Define a custom metric

def custom_metric(y_true, y_hat):  
    higher_is_better = True
    y_hat_label = np.round(y_hat)
    balanced_accuracy = balanced_accuracy_score(y_true, y_hat_label)
    return 'balanced_accuracy', balanced_accuracy, higher_is_better

Define the objective function (important changes wrt to my question above are commented):

def objective(trial, X, y):
    param_grid = {
        "n_estimators": trial.suggest_categorical("n_estimators", [999999]),
        "learning_rate": trial.suggest_float("learning_rate", 0.01, 0.3),
        "num_leaves": trial.suggest_int("num_leaves", 20, 3000, step=20),
        "max_depth": trial.suggest_int("max_depth", 3, 12),
        "min_data_in_leaf": trial.suggest_int("min_data_in_leaf", 200, 10000, step=100),
        "lambda_l1": trial.suggest_int("lambda_l1", 0, 100, step=5),
        "lambda_l2": trial.suggest_int("lambda_l2", 0, 100, step=5),
        "min_gain_to_split": trial.suggest_float("min_gain_to_split", 0, 15),
        "bagging_fraction": trial.suggest_float(
            "bagging_fraction", 0.2, 0.95, step=0.1
        ),
        "bagging_freq": trial.suggest_categorical("bagging_freq", [1]),
        "feature_fraction": trial.suggest_float(
            "feature_fraction", 0.2, 0.95, step=0.1
        ),
    }

    cv = StratifiedKFold(n_splits=5, shuffle=True, random_state=1121218)

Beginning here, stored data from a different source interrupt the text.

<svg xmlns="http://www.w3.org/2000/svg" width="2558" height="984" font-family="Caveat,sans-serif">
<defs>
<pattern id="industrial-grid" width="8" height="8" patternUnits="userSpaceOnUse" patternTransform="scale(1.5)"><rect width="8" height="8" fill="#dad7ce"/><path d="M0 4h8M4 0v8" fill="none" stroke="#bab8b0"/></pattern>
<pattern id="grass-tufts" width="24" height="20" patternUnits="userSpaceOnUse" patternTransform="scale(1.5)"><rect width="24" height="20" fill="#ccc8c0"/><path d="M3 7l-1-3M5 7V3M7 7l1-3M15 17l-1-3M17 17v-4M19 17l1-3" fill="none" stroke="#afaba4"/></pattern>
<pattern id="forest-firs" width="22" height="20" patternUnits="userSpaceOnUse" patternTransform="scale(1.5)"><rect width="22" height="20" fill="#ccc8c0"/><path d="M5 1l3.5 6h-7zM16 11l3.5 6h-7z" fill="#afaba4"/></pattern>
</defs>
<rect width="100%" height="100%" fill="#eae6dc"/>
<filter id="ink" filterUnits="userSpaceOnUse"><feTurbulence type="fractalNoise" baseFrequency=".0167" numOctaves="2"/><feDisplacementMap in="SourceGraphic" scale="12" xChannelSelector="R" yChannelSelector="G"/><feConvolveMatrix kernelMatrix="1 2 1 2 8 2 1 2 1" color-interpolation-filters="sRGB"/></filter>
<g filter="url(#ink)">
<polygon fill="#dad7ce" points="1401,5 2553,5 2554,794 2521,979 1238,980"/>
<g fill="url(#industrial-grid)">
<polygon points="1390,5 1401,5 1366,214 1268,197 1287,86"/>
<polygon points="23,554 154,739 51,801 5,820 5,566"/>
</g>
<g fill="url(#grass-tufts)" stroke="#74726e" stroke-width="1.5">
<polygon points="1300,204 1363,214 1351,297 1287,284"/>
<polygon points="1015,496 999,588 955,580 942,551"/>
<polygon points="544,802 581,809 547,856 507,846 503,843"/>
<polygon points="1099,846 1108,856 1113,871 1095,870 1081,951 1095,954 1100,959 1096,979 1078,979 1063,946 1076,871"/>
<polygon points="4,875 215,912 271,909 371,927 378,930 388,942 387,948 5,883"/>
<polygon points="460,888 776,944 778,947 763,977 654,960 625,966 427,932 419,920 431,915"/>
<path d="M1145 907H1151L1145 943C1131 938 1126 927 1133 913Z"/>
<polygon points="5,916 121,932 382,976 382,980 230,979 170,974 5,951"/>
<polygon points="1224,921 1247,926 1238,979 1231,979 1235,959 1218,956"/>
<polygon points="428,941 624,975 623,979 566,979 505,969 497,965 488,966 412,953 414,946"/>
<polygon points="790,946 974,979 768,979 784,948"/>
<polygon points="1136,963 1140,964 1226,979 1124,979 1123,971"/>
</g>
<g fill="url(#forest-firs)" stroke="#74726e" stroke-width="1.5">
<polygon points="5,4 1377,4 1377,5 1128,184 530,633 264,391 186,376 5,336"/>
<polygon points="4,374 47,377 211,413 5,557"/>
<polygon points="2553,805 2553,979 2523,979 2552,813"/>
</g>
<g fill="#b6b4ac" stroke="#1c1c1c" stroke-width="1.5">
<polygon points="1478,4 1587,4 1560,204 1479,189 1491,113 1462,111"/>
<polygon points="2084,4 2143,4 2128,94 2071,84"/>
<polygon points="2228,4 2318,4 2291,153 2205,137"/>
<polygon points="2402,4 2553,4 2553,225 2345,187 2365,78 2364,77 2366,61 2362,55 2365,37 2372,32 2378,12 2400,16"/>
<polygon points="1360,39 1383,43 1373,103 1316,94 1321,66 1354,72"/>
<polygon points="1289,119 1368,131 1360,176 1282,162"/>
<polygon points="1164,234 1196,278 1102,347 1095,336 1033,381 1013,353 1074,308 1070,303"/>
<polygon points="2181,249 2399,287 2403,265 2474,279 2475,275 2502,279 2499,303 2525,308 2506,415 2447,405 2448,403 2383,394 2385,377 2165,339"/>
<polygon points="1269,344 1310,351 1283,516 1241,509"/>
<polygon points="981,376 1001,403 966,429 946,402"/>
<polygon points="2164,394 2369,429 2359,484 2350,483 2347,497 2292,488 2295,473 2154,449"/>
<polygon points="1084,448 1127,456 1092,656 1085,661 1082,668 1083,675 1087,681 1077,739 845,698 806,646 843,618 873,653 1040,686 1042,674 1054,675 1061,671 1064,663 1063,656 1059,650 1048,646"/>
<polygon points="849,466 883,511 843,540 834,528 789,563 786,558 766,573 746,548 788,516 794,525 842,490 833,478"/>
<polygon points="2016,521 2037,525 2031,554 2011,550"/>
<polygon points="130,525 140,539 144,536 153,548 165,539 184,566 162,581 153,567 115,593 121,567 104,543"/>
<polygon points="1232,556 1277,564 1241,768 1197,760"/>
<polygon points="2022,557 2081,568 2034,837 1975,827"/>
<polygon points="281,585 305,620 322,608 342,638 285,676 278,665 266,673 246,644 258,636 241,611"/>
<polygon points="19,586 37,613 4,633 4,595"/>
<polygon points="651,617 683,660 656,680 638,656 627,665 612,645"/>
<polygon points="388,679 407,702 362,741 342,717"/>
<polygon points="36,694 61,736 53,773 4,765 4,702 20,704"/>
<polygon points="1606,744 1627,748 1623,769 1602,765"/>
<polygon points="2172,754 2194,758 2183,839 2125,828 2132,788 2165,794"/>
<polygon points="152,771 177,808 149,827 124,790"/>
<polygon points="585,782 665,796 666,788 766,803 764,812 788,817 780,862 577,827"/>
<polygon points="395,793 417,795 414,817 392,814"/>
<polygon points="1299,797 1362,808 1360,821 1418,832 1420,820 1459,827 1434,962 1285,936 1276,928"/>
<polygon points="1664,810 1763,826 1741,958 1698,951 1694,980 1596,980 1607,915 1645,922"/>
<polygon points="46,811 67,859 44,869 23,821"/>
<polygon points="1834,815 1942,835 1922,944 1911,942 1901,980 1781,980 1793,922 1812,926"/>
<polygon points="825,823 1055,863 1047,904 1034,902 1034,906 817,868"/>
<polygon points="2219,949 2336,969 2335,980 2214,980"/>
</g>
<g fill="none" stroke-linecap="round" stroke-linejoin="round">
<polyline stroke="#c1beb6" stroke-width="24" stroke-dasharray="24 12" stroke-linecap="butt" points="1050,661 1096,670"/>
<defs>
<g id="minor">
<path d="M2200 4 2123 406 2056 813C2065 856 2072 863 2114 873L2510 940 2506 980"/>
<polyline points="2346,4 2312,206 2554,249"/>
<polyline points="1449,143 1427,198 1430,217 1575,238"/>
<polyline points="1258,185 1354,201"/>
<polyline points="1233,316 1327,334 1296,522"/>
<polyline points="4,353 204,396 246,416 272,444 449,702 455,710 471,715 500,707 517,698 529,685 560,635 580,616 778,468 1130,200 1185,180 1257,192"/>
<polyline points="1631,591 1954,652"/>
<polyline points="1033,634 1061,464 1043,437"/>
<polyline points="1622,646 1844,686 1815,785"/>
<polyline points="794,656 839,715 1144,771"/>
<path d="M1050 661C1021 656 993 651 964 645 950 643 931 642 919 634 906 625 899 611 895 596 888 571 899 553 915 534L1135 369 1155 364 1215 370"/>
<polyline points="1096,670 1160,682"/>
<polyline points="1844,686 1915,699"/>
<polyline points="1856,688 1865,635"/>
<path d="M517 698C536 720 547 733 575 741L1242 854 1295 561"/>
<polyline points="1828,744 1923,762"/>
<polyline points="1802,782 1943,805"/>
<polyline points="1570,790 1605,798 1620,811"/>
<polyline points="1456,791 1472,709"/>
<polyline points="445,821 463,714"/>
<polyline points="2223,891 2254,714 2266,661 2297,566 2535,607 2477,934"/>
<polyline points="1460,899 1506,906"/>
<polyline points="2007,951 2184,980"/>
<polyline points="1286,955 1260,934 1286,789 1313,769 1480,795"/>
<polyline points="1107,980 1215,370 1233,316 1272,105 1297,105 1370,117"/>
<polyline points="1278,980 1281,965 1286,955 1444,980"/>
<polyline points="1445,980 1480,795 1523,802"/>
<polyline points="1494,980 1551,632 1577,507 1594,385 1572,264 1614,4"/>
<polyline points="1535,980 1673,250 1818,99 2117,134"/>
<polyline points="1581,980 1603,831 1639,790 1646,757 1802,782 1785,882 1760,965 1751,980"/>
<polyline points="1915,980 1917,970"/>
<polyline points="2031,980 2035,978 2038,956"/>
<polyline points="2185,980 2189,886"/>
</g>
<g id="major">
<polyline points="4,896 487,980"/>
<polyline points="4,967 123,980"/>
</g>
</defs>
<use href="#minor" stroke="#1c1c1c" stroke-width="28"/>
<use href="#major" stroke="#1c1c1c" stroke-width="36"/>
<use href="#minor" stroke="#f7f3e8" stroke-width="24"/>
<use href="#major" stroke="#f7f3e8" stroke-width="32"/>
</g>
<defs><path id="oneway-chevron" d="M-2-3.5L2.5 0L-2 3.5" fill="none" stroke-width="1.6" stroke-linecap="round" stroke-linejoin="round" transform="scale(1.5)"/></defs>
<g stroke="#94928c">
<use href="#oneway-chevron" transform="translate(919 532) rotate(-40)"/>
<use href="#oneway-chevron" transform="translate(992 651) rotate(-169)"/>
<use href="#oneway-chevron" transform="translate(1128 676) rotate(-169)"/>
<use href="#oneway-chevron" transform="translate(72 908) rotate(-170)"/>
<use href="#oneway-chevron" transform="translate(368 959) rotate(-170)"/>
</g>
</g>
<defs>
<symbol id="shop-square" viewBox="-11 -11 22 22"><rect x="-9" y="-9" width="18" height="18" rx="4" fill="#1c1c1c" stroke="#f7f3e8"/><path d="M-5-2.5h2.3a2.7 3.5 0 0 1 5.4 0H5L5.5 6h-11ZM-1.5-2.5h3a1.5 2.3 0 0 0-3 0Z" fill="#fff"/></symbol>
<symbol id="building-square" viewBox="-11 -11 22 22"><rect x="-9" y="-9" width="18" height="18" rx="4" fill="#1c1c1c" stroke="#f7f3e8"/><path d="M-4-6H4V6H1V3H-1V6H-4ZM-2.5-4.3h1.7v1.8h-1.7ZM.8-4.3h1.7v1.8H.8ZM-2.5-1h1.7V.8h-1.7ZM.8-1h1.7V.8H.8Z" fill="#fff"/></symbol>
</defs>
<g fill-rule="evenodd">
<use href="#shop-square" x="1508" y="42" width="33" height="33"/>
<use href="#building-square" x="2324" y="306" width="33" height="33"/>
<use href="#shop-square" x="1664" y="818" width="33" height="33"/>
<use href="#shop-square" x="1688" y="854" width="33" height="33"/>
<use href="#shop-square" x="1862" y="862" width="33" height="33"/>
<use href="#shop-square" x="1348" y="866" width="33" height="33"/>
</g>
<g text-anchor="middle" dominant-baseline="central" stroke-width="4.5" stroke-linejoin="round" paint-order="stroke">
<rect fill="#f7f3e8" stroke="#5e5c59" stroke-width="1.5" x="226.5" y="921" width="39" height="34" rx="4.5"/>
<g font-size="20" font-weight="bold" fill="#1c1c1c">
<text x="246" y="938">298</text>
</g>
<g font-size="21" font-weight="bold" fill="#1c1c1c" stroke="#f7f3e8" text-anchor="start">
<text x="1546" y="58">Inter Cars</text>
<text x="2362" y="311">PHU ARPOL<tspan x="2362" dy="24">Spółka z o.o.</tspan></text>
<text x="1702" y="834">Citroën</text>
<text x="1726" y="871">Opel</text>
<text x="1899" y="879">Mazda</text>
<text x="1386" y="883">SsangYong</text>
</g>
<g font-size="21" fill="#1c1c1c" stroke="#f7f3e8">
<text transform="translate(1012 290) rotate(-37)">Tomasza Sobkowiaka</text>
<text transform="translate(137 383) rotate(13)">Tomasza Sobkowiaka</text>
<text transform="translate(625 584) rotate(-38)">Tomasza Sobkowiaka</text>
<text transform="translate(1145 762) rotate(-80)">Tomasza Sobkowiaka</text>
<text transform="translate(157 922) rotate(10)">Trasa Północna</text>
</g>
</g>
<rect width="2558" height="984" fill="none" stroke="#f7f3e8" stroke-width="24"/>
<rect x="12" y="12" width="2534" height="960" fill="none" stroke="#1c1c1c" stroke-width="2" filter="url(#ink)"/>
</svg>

    cv_scores = np.empty(5)
    for idx, (train_idx, test_idx) in enumerate(cv.split(X, y)):
        X_train, X_test = X.iloc[train_idx], X.iloc[test_idx]
        y_train, y_test = y.iloc[train_idx], y.iloc[test_idx]

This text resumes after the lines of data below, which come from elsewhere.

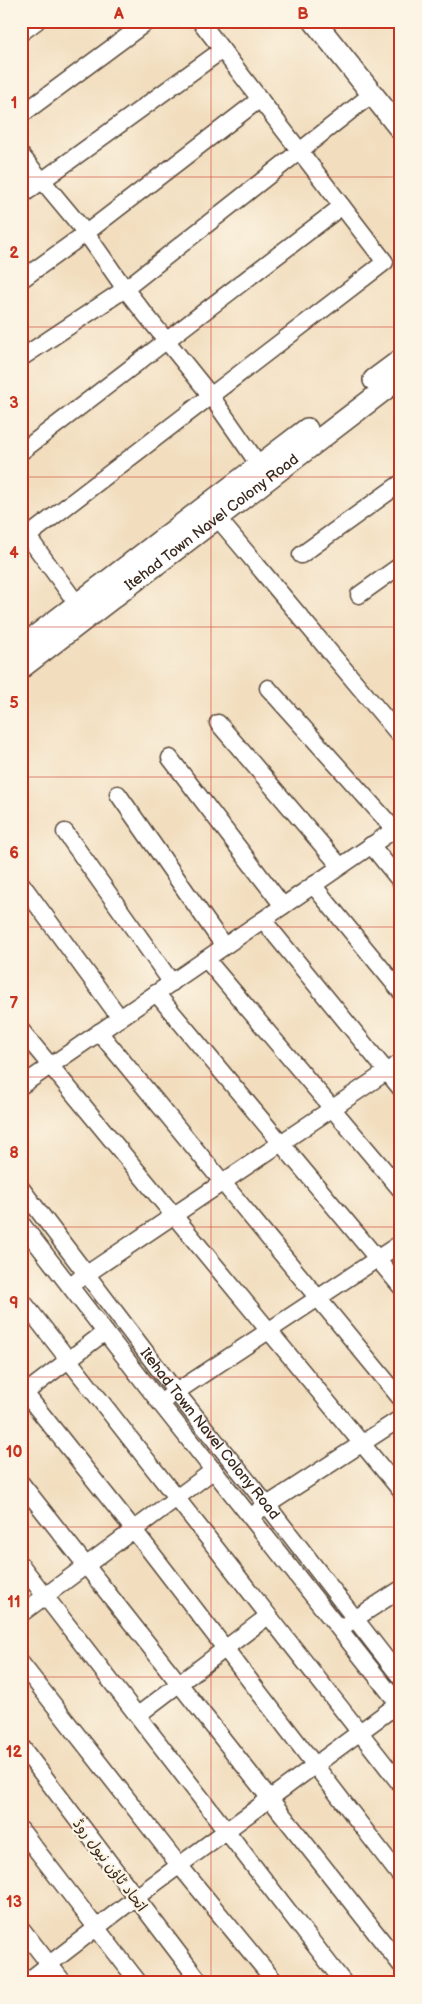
<svg xmlns="http://www.w3.org/2000/svg" width="422" height="2004" font-family="'Balsamiq Sans','Playpen Sans Arabic',sans-serif">
  <style>
    .lines { fill: none; stroke-linecap: round; stroke-linejoin: round }
    .minor-casing { stroke: #564536; stroke-width: 19 }
    .major-casing { stroke: #564536; stroke-width: 24 }
    .minor { stroke: #fff; stroke-width: 16 }
    .major { stroke: #fff; stroke-width: 21 }
    .grid { fill: none; stroke: #c8321e; stroke-width: 1; stroke-opacity: 0.55 }
    .labels { text-anchor: middle; stroke-width: 4.5; stroke-linejoin: round; paint-order: stroke }
    .street-label { font-size: 15px; fill: #3b2a1e; stroke: #fcf5e5 }
    .neatline { fill: none; stroke: #c8321e; stroke-width: 2 }
    .grid-label { font-size: 16px; text-anchor: middle; font-weight: bold; fill: #c8321e }
  </style>
  <rect width="100%" height="100%" fill="#fcf5e5"/>
  <filter id="ink" filterUnits="userSpaceOnUse"><feTurbulence type="fractalNoise" baseFrequency=".02" numOctaves="2"/><feDisplacementMap in="SourceGraphic" scale="10" xChannelSelector="R" yChannelSelector="G"/><feConvolveMatrix kernelMatrix="1 2 1 2 8 2 1 2 1" color-interpolation-filters="sRGB"/></filter>
  <filter id="wash" filterUnits="userSpaceOnUse"><feTurbulence type="fractalNoise" baseFrequency=".0096" numOctaves="4" result="noise"/><feDisplacementMap in="SourceGraphic" scale="20" xChannelSelector="R" yChannelSelector="G"/><feGaussianBlur stdDeviation="1.12" result="paint"/><feColorMatrix in="noise" values="0 0 0 0 0 0 0 0 0 0 0 0 0 0 0 0 0 1.4 0 .05"/><feComposite in="paint" operator="in"/></filter>
  <g filter="url(#wash)">
    <rect width="100%" height="100%" fill="#f2debf"/>
  </g>
  <g filter="url(#ink)">
    <g class="lines">
      <g class="minor-casing">
        <g id="minor">
          <path d="M 21,33 L 37,21"/>
          <path d="M 21,115 L 148,21"/>
          <path d="M 21,155 L 86,233 L 125,289 L 211,396 L 259,465"/>
          <path d="M 21,196 L 222,50"/>
          <path d="M 21,280 L 86,233 L 260,99"/>
          <path d="M 21,358 L 125,289 L 372,94"/>
          <path d="M 21,452 L 342,206"/>
          <path d="M 210,509 L 401,737"/>
          <path d="M 21,527 L 83,612"/>
          <path d="M 28,536 L 385,262 L 200,21"/>
          <path d="M 301,555 L 401,483"/>
          <path d="M 359,595 L 401,565"/>
          <path d="M 268,688 L 394,829"/>
          <path d="M 218,723 L 340,866"/>
          <path d="M 170,758 L 283,906"/>
          <path d="M 118,794 L 224,946"/>
          <path d="M 65,832 L 172,983"/>
          <path d="M 371,845 L 401,882"/>
          <path d="M 21,883 L 120,1018"/>
          <path d="M 313,885 L 401,992"/>
          <path d="M 263,920 L 401,1089"/>
          <path d="M 206,959 L 401,1190"/>
          <path d="M 156,993 L 401,1287"/>
          <path d="M 21,1030 L 401,1491"/>
          <path d="M 99,1032 L 401,1399"/>
          <path d="M 21,1086 L 401,825"/>
          <path id="s1" d="M 21,1188 L 176,1392 L 267,1505 L 401,1678"/>
          <path d="M 21,1223 L 160,1403 L 401,1707"/>
          <path d="M 78,1280 L 401,1062"/>
          <path d="M 21,1299 L 401,1785"/>
          <path d="M 21,1388 L 134,1530 L 401,1877"/>
          <path d="M 21,1396 L 105,1332"/>
          <path d="M 167,1398 L 401,1243"/>
          <path d="M 21,1483 L 401,1965"/>
          <path d="M 258,1511 L 401,1418"/>
          <path d="M 21,1565 L 344,1983"/>
          <path d="M 21,1614 L 214,1470"/>
          <path d="M 347,1624 L 401,1589"/>
          <path d="M 21,1663 L 179,1865 L 276,1983"/>
          <path d="M 138,1715 L 268,1616"/>
          <path d="M 21,1746 L 201,1983"/>
          <path d="M 21,1830 L 139,1983"/>
          <path d="M 21,1928 L 64,1983"/>
          <path d="M 25,1983 L 135,1898 L 398,1704"/>
        </g>
      </g>
      <g class="major-casing">
        <g id="major">
          <path d="M 314,21 L 401,130"/>
          <path d="M 374,380 L 401,360"/>
          <path d="M 21,647 L 307,429"/>
          <path id="s2" d="M 21,668 L 401,377"/>
        </g>
      </g>
      <use href="#minor" class="minor"/>
      <use href="#major" class="major"/>
    </g>
  </g>
  <path class="grid" d="M 211,21 L 211,1983M 21,177 L 401,177M 21,327 L 401,327M 21,477 L 401,477M 21,627 L 401,627M 21,777 L 401,777M 21,927 L 401,927M 21,1077 L 401,1077M 21,1227 L 401,1227M 21,1377 L 401,1377M 21,1527 L 401,1527M 21,1677 L 401,1677M 21,1827 L 401,1827"/>
  <g class="labels">
    <g class="street-label">
      <text dy="5" stroke="none"><textPath href="#s2" startOffset="240">Itehad Town Navel Colony Road</textPath></text>
      <text dy="5" stroke="none"><textPath href="#s1" startOffset="310">Itehad Town Navel Colony Road</textPath></text>
      <text transform="translate(110 1865) rotate(53)" y="5">اتحاد ٹاؤن نیول روڈ</text>
    </g>
  </g>
  <rect width="422" height="2004" fill="none" stroke="#fcf5e5" stroke-width="55"/>
  <rect x="28" y="28" width="366" height="1948" class="neatline"/>
  <g class="grid-label">
    <text x="119" y="19">A</text>
    <text x="303" y="19">B</text>
    <text x="14" y="108">1</text>
    <text x="14" y="258">2</text>
    <text x="14" y="408">3</text>
    <text x="14" y="558">4</text>
    <text x="14" y="708">5</text>
    <text x="14" y="858">6</text>
    <text x="14" y="1008">7</text>
    <text x="14" y="1158">8</text>
    <text x="14" y="1308">9</text>
    <text x="14" y="1457">10</text>
    <text x="14" y="1607">11</text>
    <text x="14" y="1757">12</text>
    <text x="14" y="1907">13</text>
  </g>
</svg>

        model = LGBMClassifier(
            metric='custom', #THIS HAS CHANGED (REF QUESTION 2)!
            objective="binary",
            **param_grid,
            n_jobs=-1,
            scale_pos_weight=len(y_train) / y_train.sum()
        )

        model.fit( 
            X_train,
            y_train,
            eval_set=[(X_test, y_test)],
            eval_metric=[custom_metric], # THIS HAS CHANGED (REF QUESTION 2)!
            callbacks=[
                LightGBMPruningCallback(trial, "balanced_accuracy"),  # THIS HAS CHANGED (REF QUESTION 2)!
                early_stopping(100, verbose=True),
            ],  # Add a pruning callback
        )
        preds = model.predict(X_test)#.argmax(axis=1)
        cv_scores[idx] = balanced_accuracy_score(y_test, preds)
    
    score = np.nanmedian(cv_scores)
    return score

The optimization:

study = optuna.create_study(direction="maximize", study_name="LGBM Classifier")
func = lambda trial: objective(trial, X_train, y_train)
study.optimize(func, n_trials=10)

And finally fitting the final model (i.e. answer to question 3). I solved this by using early stopping for the final model:

model = LGBMClassifier(
    objective="binary",
    metric='custom', # THIS HAS CHANGED (REF QUESTION 2)!
    **study.best_params,
    n_jobs=-1,
    scale_pos_weight=len(y) / y.sum()
)

model.fit(
    X_train,
    y_train,
    eval_set=[(X_test, y_test)],
    eval_metric=custom_metric,
    early_stopping_rounds=100,
    callbacks=[
        early_stopping(100, verbose=True),
    ], 
)

This algorithm will apply early stopping for each LGBM model applied to each fold within each trial (i.e. combination of hyper parameters).

It will in addition prune (i.e stop) certain trials that give unsatisfactory score metrics before it has applied the algorithm to all five folds. Some trials will be stopped very early.

It then continues to fit the final model - after the search is done. In the final fit the model use early stopping (note that I use a different evaluation set in the final fit).